Лицо и тайна. Лицо и тайна. Экзотерические записки - страница 3



Скандально ее заведомое забвение того, что ведь мы не знаем, что такое смерть. Что от нас ускользает значение того, кто мы «есть». И что мы это все-таки «знаем», но иным образом, не ведая, как именно, когда строим наши жизни в отличии и подобии «демонических» голосов, в их исключительности и рискованности.

Но когда я так противопоставляю Сократа «обманщикам», не впадаю ли сам в субъективные жалобы? Не становлюсь ли жертвой недостатка творческой изобретательности, недостатка чутья для анализа постметафизических экзистенций?

Может быть. Но все равно меня продолжает удивлять поражающая, прямо математическая соизмеримость между институциональной и академической признанностью культурных феноменов и их претенциозным блефом. Кажется, мы имеем дело с неумолимой логикой истории. И в осмыслении этой логики нам помогает Сократ – своей смертью.

Признанность и общественная воспринятость упомянутых культурных явлений (национальная или «мировая», на этом уровне не имеет значения) обосновывается по принципу агрессивности, экспансии, которая свойственна сакральному идолу нашего времени – демократии, поскольку она является властью внутренне непреображенного человека: человека, который полностью потерян в иллюзорности, но страстно хочет уверенности (по возможности без кризиса ценностей). Демократизация культуры означает возвеличивание непреображенной человечности и возведение ее в статус критерия «выращивания» существующего, и поэтому она всегда – рай для блефующих.

Казнь Сократа, символическая интронизация культуры блефа, была, прежде всего, легитимным «достижением», делом «высокой справедливости» (Гегель) афинской демократии.

Но именно поэтому (в диалектике, которая ускользает от любой культурной политики) эта смерть, вопреки своей трагичности, не была грустной. Она стала вестником новой культуры, единственной истинно альтернативной культуры, вечной возможности быть искренним. Не была поражением, а победой.

Достойной жертвой Асклепию, богу исцеления.

(1998)

О Кальдероне и об уровне современной культуры

С трудом решаюсь пойти в театр, особенно посмотреть «классическую» пьесу, которую я когда-то читал (а таких немного: всегда пугаюсь мысли, что необходимо их кому-то перечислить).
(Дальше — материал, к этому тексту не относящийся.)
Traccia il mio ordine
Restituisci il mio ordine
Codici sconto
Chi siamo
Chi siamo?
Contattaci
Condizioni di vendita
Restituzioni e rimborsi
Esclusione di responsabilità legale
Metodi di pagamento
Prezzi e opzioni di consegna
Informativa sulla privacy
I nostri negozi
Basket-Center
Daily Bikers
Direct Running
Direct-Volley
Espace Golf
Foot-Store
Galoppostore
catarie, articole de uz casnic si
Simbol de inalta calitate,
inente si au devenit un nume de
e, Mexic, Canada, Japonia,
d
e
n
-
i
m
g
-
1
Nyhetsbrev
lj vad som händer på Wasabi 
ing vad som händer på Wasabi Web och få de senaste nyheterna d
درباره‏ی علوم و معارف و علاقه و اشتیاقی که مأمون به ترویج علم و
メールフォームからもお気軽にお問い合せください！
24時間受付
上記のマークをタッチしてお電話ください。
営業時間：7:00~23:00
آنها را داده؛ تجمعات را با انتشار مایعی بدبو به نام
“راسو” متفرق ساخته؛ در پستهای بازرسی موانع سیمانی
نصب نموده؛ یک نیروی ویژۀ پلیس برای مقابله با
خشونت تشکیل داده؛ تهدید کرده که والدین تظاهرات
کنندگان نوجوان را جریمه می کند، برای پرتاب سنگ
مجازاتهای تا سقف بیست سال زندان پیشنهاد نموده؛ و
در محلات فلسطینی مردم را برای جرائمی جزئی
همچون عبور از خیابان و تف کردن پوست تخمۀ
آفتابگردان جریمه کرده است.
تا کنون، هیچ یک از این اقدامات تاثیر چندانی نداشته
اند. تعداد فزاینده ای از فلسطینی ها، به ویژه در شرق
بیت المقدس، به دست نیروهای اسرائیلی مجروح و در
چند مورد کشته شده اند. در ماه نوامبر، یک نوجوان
Конечно, помню, что прочтенное еще не значит познанное, и не хочется никого обидеть. Дело просто в предрассудке, настоящем, упрямом, у которого своя правота, вопреки недостатку правоты. Трудность в том, что при всей красочности театральных представлений меня душит ощущение мертвечины. Слишком много раз в театре я ощущал то, что чувствую при осмотре мумий или костей «предков» в современном музее. С одной стороны, ощущаю святость тела, в своей застылости всегда живого, тела, подобного моему, помещенного в совсем другую рамку понимания мира, где уже не узнается его «святость» (непринадлежность икономии зрелища), но бесстыдно и без малейшего стеснения рассматриваемое как нечто очень «интересное». С другой стороны, есть театральный текст, который при чтении я сохраняю только в своей инсценировке, которая уйдет со мной в могилу, и который в театре выдернут из своего литургического (греческого, средневекового) или метафизического контекста Нового времени, из трепета духовной истории, и помещен перед публикой, желающей самоподтверждения, присваивающей себе инаковость прошлого так, что заведомо или случайно его пародирует.